Having seen Pericles before, albeit in an international rendition, I could at least follow the vast amounts of plot there is as Pericles (and his daughter) get blown around the Mediterranean: from incestuous Antioch to religious Ephesus, with very little time in Tyre itself…

Colin Campbell was an energetic Prince but a mild one.** You could see how his open manners led him to make friends wherever he went. In fact that was the main thing that struck me about the whole play – Pericles is met with kindness wherever he goes (after Antiochus at least) – Cleon and Dionyza welcoming him (or at least his corn) with open arms, Mark Desebrock’s incredibly OTT Simonides absolutely delighted to give up his daughter, loyal Helicanus happy to run whatever country for however long Pericles needs him to. Even the fishermen find his armour and send him off to get rich without any hint of bitterness.

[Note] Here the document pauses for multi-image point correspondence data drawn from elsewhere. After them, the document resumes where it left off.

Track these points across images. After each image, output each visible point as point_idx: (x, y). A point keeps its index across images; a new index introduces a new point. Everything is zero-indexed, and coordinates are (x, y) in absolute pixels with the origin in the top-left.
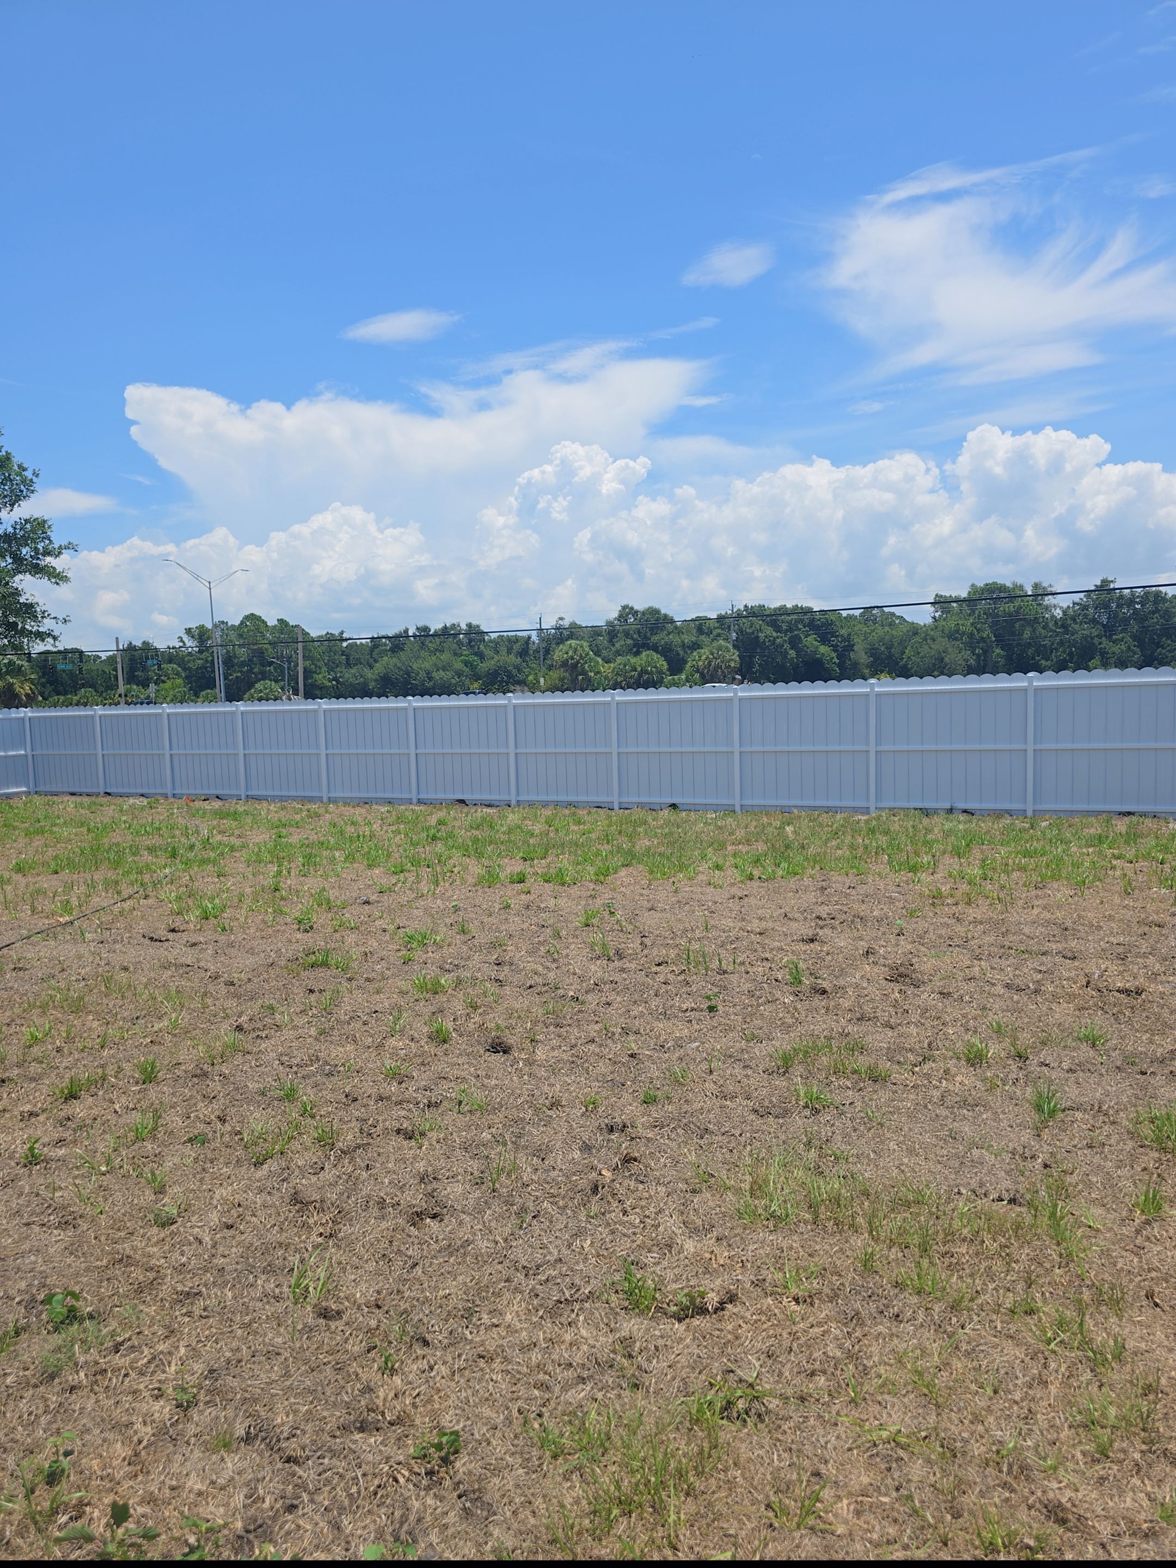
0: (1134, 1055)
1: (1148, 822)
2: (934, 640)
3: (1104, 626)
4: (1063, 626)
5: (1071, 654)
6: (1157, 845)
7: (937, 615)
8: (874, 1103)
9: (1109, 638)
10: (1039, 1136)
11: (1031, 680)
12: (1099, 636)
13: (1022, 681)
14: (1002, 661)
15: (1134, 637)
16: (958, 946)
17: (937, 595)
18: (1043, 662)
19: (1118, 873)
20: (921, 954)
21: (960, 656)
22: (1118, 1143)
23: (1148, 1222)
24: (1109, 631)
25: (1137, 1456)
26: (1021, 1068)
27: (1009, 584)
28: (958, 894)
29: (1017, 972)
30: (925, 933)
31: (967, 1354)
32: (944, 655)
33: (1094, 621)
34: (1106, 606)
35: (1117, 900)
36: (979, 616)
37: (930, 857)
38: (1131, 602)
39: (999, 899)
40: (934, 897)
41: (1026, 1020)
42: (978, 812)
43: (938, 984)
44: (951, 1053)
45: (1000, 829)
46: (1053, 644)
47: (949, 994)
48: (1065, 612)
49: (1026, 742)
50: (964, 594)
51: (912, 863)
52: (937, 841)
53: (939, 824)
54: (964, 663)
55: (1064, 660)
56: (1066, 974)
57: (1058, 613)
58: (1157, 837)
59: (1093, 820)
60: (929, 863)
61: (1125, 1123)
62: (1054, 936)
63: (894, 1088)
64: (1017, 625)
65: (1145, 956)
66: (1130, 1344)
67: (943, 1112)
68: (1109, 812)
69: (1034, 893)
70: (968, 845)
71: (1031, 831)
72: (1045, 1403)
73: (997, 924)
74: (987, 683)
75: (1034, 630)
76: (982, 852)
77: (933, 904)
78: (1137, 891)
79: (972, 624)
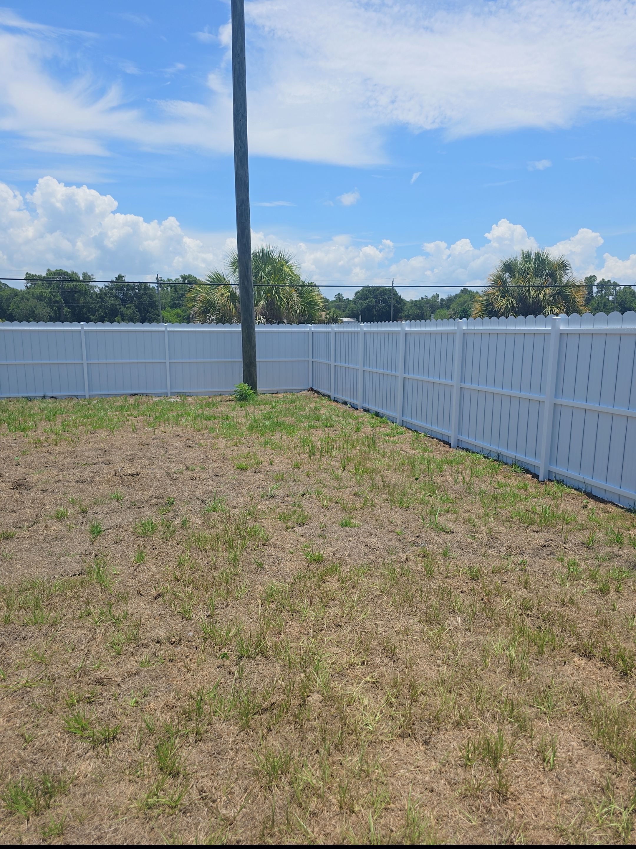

By contrast, poor blameless Marina (who doesn’t ask to go anywhere) is met with the worst possible treatment – her father palms her off on some people he met once, who plot to murder her because she is prettier than their daughter, and she is only saved by passing pirates who sell her to her brothel, who try to force her into giving up her virginity and she is rescued only by the governor who comes to claim her virginity and ends up giving her money but not actually, you know, removing her from the brothel she clearly doesn’t want to be in.*** Horrific, and horrifically relevant still – it’s not as if sex trafficking is the stuff of fairytale.  No wonder Viola decided to be a man when she came to Illyria.

Evelyn Miller managed to pull off the paragon that is Marina – alive to the awfulness of her position, but never overwhelmed by it. Mogali Masuku played Thaisa (in the main) and I longed for more of her stately grace. The three-way reunion at the end was almost overwhelming.

The setting was nothing recognisable, but still beautifully done – with African wax prints, feathers, and colours managing to distinguish place and people> The latter being incredibly important given 8 people played 34 characters – which may also explain why it all seemed such a whirl! I had some sympathy with Pericles being completely overwhelmed by all the action, especially since he didn’t have Natasha Magigi as Gower masterfully narrating the action. The music, as I have come to expect from the Globe, was also great (Marina apparently plays the trombone, as well as all her other talents).

And that’s all I remember. More than I thought I did, and more than enough to get pure outraged on Marina’s behalf all over again.


 

* I always wonder about how the voting is conducted and whether it would ever be rigged – if, for example, the troupe had done Twelfth Night for the last twelve nights and really wanted to do A Comedy of Errors as a change!

** The action does rely on him literally never stopping in any one place long enough to do anything.

*** And I have massive issues with her marrying said governor in the end. Almost as bad as Claudio and Hero.